====== Data for this task ======
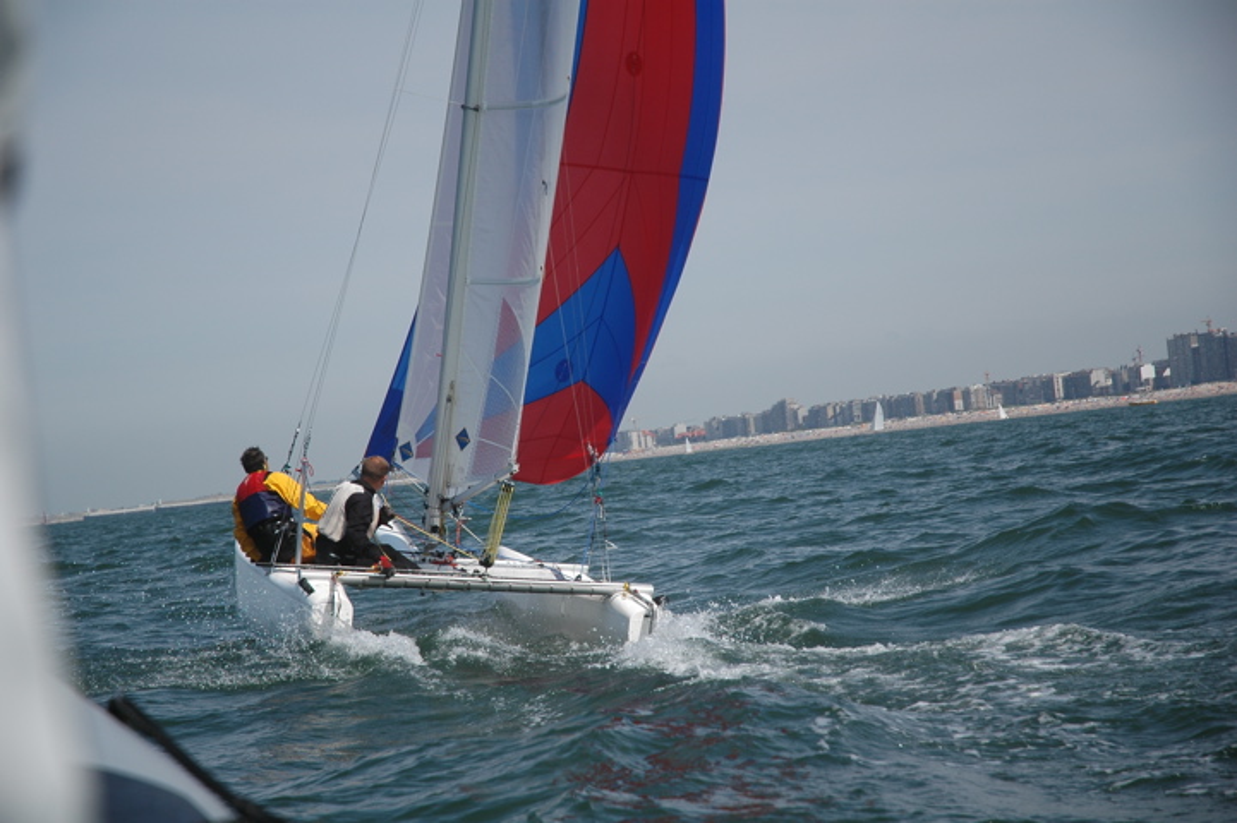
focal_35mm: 105
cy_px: 412
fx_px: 3606
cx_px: 618
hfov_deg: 19.5
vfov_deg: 13.0
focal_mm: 70
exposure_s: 1/1600
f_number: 4.5
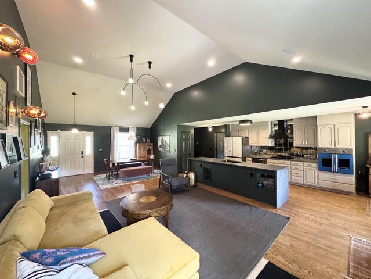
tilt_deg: +0.1
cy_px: 140
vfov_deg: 85.7
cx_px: 186
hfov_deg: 102.1
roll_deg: +0.6
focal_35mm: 14
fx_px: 150
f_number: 2.2
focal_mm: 2.22
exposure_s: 1/60
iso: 800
======
At the line containing "f_number: 4.5", begin reproducing the entries word for word, and continue through their last line. Leave out the pictures.

f_number: 4.5
tilt_deg: +0.1
cy_px: 140
vfov_deg: 85.7
cx_px: 186
hfov_deg: 102.1
roll_deg: +0.6
focal_35mm: 14
fx_px: 150
f_number: 2.2
focal_mm: 2.22
exposure_s: 1/60
iso: 800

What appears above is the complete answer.